Task goal
Find the word "молоком" in the data, then copy each line where it is found.

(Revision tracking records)
..........
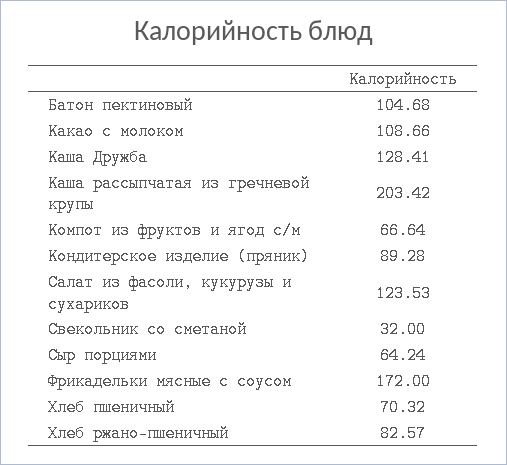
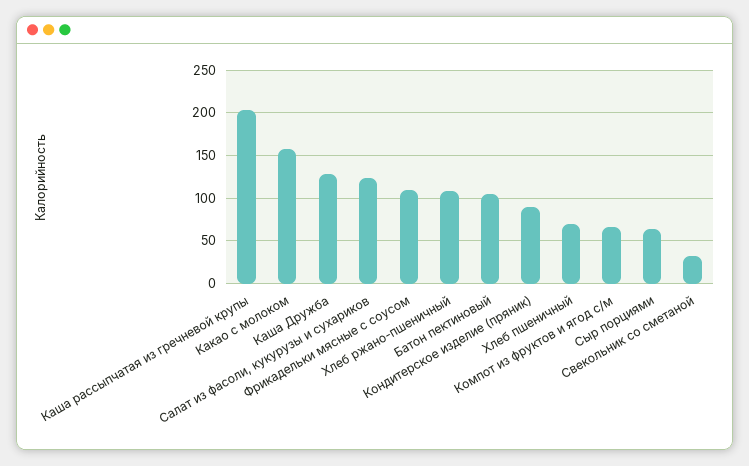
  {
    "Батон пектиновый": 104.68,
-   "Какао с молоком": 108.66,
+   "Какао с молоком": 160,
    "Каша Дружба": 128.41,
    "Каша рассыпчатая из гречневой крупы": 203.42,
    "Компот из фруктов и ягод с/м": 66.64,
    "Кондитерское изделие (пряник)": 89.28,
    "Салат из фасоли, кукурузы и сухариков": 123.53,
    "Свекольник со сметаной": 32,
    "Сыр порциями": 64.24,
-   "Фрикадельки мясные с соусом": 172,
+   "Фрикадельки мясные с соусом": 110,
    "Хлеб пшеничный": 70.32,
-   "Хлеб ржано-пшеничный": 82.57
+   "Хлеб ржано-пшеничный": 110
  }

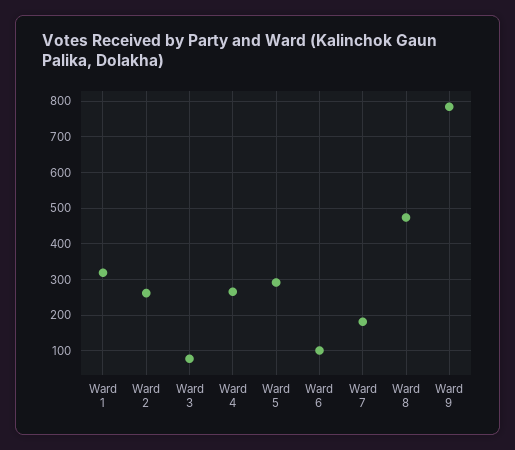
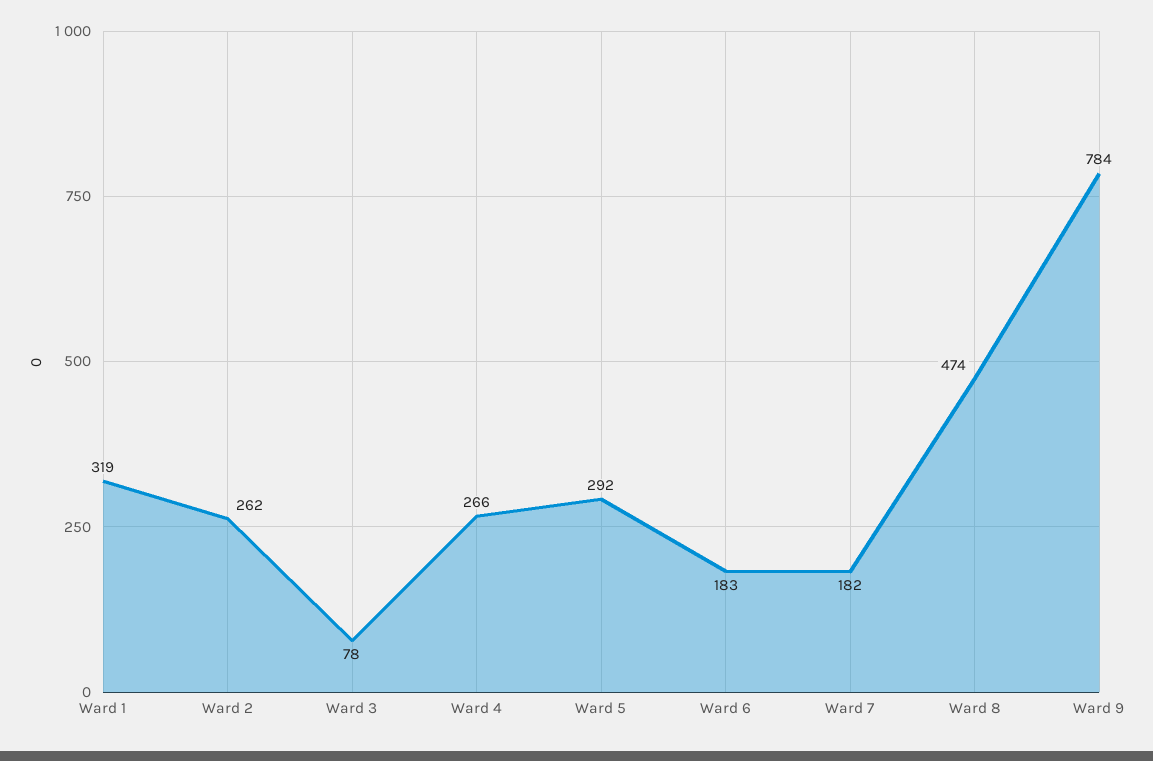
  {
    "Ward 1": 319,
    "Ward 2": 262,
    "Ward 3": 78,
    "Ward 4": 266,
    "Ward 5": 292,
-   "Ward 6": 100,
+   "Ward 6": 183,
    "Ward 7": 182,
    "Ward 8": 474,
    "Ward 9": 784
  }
..........
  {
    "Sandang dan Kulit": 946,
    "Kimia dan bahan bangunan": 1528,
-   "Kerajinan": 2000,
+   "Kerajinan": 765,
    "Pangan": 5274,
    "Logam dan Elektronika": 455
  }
..........
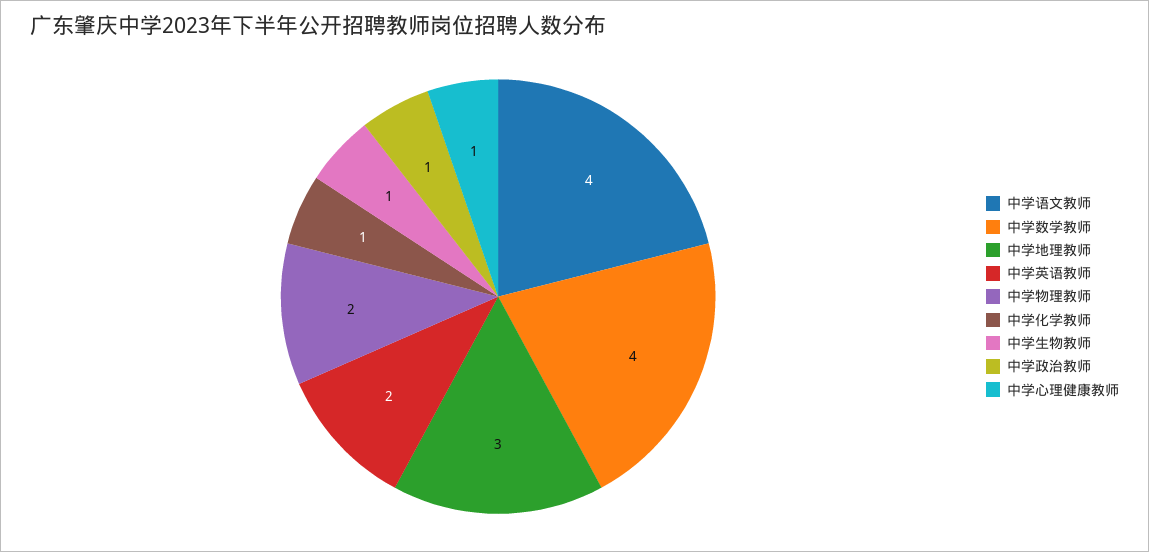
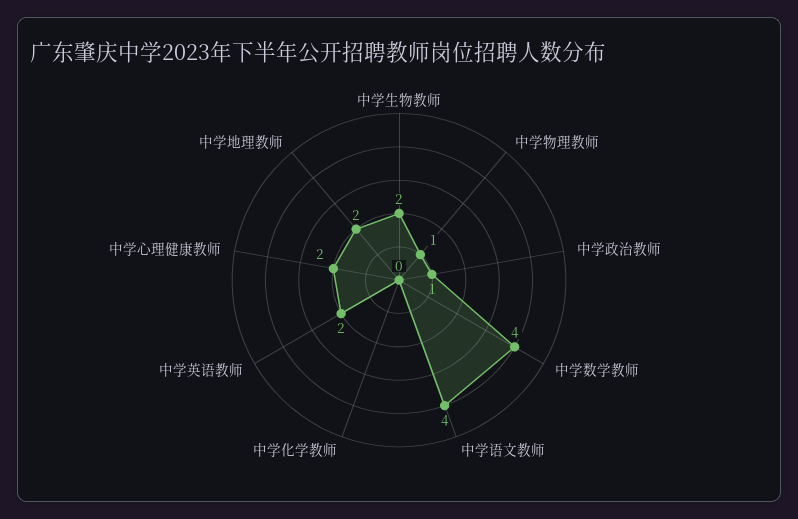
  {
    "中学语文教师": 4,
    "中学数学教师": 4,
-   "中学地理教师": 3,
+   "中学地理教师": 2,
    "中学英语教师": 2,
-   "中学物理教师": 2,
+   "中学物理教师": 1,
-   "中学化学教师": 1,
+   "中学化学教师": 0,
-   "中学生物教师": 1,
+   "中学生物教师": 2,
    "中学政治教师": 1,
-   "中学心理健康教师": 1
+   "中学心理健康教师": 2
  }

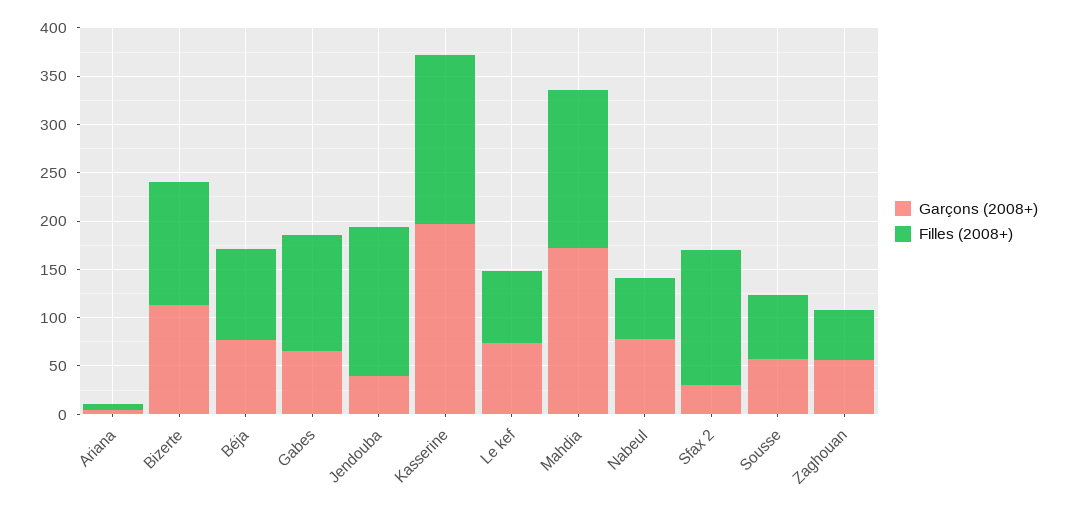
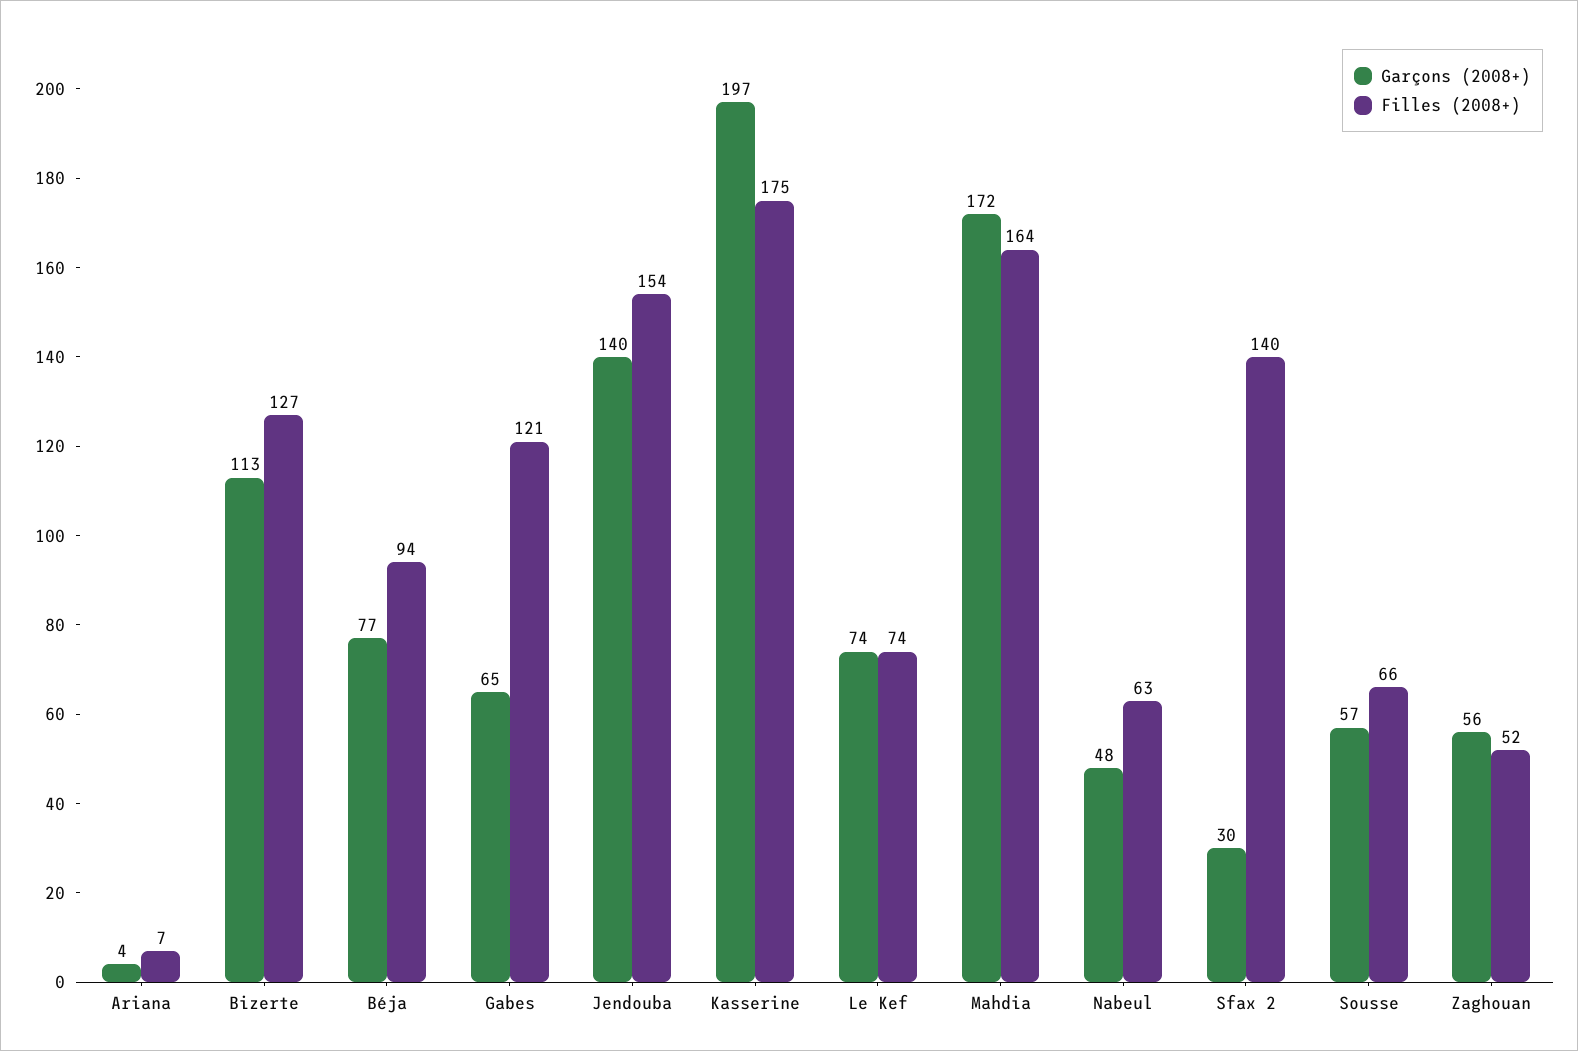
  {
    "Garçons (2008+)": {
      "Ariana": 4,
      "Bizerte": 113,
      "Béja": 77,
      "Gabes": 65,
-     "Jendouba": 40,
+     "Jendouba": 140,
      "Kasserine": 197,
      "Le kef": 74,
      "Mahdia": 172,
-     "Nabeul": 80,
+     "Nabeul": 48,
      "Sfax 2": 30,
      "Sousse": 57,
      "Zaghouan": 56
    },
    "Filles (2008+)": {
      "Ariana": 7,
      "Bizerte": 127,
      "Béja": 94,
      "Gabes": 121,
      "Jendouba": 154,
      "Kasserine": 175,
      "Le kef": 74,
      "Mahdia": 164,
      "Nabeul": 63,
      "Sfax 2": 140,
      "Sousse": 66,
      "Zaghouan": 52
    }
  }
..........
Answer to this problem
-   "Какао с молоком": 108.66,
+   "Какао с молоком": 160,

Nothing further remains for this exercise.